Among the records below, find the lines with the word "exportación" and copy them.

※

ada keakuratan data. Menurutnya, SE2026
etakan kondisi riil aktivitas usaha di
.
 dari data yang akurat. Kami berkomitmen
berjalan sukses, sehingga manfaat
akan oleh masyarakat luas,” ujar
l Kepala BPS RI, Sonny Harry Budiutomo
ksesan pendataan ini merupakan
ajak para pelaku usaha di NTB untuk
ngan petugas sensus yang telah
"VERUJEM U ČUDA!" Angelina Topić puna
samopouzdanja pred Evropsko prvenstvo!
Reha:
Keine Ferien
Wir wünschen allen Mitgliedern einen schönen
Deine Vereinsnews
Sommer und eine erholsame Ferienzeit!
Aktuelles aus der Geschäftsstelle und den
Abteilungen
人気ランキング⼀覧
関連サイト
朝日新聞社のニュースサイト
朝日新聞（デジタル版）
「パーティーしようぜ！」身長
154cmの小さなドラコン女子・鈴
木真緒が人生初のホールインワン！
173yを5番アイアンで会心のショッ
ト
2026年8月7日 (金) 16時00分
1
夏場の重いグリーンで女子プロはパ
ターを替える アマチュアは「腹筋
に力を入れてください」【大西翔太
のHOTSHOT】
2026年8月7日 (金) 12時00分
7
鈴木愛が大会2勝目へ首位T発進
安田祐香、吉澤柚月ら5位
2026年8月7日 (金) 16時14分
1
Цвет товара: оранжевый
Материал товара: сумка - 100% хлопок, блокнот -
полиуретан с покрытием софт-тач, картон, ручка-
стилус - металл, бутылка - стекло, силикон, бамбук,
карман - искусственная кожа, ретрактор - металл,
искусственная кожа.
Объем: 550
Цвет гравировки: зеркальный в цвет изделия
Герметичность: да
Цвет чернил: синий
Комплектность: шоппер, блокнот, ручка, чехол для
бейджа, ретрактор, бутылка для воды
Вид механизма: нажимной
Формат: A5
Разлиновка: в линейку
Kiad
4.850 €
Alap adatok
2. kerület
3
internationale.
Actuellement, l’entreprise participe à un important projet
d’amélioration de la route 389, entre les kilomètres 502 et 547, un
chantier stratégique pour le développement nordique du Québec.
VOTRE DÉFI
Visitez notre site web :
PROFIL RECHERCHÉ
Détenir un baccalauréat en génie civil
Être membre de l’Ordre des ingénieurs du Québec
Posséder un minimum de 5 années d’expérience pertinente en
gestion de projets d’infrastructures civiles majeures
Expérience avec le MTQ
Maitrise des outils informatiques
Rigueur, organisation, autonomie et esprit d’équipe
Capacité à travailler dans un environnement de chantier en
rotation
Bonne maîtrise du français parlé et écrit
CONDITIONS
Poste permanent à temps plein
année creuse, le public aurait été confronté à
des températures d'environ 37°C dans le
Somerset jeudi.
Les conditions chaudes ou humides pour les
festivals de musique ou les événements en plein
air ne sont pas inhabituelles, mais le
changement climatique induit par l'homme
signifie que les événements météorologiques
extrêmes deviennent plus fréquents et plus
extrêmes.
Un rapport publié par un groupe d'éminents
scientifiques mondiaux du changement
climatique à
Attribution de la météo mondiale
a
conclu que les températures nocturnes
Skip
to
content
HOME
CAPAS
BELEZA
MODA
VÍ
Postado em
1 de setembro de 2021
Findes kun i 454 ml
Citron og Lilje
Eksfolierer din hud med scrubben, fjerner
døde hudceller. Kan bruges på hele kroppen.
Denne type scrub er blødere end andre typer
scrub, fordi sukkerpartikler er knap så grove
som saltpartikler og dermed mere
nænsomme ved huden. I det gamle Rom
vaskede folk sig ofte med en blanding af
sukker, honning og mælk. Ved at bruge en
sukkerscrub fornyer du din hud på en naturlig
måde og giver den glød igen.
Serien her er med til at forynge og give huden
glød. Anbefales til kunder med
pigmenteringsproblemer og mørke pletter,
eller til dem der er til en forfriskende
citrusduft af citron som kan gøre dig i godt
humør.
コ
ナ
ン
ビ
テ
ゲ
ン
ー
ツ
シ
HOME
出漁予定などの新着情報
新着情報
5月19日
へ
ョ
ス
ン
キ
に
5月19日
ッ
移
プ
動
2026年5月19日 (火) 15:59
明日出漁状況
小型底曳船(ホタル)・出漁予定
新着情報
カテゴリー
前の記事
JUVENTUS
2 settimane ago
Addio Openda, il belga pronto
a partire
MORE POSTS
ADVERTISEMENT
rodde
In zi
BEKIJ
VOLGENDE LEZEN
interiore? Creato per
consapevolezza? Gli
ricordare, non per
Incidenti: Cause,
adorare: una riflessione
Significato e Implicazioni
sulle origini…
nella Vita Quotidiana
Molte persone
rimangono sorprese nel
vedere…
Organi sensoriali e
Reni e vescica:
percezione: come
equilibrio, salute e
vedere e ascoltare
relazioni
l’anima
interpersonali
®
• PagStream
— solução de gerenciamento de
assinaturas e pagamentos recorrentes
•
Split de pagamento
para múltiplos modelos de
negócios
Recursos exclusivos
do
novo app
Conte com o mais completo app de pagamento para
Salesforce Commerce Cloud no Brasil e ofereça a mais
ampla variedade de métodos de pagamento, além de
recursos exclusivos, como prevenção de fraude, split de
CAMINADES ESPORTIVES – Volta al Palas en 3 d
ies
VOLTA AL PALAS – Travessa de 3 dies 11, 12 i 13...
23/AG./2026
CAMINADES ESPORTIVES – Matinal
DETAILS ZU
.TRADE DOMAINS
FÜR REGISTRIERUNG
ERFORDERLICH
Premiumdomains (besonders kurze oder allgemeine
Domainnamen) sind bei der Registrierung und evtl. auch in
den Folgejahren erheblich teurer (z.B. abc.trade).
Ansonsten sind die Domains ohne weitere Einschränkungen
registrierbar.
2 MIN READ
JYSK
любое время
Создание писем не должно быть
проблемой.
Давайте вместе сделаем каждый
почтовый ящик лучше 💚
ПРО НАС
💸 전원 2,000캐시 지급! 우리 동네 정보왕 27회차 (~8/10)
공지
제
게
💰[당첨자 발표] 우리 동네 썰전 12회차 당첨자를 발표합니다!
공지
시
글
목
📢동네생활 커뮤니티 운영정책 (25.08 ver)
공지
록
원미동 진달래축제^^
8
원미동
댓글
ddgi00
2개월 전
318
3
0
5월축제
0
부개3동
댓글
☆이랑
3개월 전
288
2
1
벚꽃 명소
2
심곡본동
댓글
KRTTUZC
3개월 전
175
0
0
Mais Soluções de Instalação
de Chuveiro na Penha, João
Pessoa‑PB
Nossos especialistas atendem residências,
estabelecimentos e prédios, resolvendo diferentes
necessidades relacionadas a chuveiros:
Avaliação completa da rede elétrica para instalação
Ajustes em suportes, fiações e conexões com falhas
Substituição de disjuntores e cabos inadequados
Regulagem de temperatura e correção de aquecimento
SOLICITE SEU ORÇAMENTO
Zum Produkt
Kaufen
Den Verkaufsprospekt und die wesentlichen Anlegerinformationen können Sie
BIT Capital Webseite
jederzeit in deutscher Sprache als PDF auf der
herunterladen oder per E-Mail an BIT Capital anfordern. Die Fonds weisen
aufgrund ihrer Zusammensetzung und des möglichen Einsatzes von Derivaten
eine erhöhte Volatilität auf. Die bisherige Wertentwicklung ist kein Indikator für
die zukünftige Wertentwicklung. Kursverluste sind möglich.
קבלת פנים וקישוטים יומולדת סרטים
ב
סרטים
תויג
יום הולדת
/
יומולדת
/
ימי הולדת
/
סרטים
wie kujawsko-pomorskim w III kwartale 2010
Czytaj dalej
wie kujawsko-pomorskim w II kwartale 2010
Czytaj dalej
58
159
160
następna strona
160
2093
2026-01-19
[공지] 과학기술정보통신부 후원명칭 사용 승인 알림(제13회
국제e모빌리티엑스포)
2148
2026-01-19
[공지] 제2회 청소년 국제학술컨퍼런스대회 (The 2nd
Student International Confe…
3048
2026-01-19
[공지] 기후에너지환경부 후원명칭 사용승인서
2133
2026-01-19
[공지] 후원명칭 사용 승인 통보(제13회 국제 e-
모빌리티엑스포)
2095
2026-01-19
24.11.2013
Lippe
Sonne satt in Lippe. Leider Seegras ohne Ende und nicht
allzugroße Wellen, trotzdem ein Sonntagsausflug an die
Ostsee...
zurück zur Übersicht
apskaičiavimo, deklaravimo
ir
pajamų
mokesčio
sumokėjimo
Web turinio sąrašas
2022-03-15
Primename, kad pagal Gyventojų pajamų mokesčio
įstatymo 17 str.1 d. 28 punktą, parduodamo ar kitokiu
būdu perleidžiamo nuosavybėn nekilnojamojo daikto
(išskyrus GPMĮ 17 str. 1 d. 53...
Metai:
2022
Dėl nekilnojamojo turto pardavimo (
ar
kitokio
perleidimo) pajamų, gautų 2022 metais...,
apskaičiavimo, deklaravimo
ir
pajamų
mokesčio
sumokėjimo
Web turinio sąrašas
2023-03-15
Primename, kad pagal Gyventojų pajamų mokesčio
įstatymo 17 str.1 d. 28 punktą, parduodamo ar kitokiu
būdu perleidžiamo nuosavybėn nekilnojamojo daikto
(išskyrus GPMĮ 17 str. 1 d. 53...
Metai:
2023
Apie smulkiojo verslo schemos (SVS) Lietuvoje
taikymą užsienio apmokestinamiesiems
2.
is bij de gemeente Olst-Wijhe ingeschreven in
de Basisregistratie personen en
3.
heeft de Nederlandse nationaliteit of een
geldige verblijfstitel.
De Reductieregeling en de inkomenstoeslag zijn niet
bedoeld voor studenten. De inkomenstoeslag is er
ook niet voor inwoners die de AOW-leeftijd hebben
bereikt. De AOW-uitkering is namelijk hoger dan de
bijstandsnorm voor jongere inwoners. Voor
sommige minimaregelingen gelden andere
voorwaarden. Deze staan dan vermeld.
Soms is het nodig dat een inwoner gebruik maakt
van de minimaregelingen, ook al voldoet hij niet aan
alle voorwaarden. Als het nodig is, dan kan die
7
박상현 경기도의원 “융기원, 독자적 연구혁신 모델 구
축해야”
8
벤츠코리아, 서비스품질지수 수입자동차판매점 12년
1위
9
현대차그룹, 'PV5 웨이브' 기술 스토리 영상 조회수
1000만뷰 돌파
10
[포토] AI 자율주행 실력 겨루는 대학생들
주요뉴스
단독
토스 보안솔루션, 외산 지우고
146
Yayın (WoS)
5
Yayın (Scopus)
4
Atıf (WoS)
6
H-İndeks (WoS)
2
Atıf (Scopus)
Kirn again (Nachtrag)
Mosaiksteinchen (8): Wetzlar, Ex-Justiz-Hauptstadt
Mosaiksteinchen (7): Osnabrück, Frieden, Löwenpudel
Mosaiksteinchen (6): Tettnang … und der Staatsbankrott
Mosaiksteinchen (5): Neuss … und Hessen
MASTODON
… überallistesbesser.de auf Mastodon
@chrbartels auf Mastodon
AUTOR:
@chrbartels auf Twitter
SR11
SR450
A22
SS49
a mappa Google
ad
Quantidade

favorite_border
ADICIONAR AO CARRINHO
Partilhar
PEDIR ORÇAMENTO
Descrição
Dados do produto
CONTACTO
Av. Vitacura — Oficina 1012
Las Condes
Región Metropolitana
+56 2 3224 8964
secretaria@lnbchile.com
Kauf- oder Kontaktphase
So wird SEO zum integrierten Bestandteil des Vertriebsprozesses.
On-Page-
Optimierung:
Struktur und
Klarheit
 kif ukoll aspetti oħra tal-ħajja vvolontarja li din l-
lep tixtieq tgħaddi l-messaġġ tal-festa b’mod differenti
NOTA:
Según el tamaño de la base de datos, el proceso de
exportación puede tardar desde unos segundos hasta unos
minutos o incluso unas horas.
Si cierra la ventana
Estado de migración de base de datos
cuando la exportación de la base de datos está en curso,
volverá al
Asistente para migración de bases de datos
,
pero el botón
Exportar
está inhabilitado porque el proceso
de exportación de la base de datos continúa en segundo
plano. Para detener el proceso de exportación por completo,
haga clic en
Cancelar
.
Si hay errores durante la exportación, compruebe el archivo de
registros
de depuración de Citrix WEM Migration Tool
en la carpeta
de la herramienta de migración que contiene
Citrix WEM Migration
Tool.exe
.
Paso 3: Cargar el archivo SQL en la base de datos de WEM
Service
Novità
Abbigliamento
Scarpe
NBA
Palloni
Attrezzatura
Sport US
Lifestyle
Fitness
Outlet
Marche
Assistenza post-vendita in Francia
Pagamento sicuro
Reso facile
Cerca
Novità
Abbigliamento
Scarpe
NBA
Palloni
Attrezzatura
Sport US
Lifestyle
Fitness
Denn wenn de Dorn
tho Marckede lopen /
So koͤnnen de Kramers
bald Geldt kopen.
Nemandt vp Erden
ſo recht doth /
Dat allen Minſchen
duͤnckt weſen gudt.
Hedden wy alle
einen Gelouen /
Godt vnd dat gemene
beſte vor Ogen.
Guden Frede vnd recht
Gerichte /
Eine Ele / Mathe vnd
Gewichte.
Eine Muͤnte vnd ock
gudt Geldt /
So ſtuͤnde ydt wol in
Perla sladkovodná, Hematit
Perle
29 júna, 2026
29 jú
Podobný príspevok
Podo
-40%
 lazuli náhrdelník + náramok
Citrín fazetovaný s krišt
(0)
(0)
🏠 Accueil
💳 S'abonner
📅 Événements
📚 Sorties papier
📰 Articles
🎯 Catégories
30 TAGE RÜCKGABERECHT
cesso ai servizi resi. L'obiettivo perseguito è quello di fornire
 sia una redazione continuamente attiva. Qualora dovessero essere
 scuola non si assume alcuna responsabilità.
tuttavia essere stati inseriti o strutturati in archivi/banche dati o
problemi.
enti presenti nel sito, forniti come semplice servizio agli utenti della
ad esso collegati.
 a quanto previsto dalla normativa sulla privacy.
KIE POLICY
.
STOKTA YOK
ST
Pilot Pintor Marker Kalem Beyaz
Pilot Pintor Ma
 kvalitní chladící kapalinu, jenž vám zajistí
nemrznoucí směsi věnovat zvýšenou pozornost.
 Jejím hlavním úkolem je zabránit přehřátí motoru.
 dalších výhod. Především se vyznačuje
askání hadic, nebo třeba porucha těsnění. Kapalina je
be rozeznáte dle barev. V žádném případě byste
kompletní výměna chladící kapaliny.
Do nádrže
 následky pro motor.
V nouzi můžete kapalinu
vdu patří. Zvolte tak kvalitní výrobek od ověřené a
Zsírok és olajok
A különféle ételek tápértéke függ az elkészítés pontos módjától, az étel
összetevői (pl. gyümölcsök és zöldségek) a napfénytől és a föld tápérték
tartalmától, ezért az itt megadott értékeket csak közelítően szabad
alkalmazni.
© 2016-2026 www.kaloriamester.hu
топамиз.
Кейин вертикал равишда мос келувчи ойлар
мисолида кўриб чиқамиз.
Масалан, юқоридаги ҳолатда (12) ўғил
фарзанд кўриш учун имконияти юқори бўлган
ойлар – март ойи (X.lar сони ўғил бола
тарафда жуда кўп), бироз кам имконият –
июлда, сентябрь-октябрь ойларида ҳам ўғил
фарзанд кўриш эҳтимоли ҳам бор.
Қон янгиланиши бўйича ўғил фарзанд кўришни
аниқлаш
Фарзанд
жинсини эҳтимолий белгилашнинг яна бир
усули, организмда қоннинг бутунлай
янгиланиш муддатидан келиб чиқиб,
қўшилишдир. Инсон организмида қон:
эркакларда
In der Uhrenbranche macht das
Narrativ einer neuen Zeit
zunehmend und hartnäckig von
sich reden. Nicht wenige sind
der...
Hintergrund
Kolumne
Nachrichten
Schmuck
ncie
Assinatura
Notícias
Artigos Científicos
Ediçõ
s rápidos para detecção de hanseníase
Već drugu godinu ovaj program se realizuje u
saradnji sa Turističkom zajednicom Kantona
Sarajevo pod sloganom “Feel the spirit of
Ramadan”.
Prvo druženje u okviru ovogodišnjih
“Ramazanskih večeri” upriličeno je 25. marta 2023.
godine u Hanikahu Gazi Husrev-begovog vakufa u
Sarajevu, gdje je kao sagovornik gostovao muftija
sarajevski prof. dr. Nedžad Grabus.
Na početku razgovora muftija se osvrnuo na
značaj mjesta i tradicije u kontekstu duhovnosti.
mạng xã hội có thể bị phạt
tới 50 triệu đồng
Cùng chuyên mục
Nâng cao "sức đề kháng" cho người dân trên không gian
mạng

※

→ **Answer to this task**
exportación puede tardar desde unos segundos hasta unos
cuando la exportación de la base de datos está en curso,
de exportación de la base de datos continúa en segundo
plano. Para detener el proceso de exportación por completo,
Si hay errores durante la exportación, compruebe el archivo de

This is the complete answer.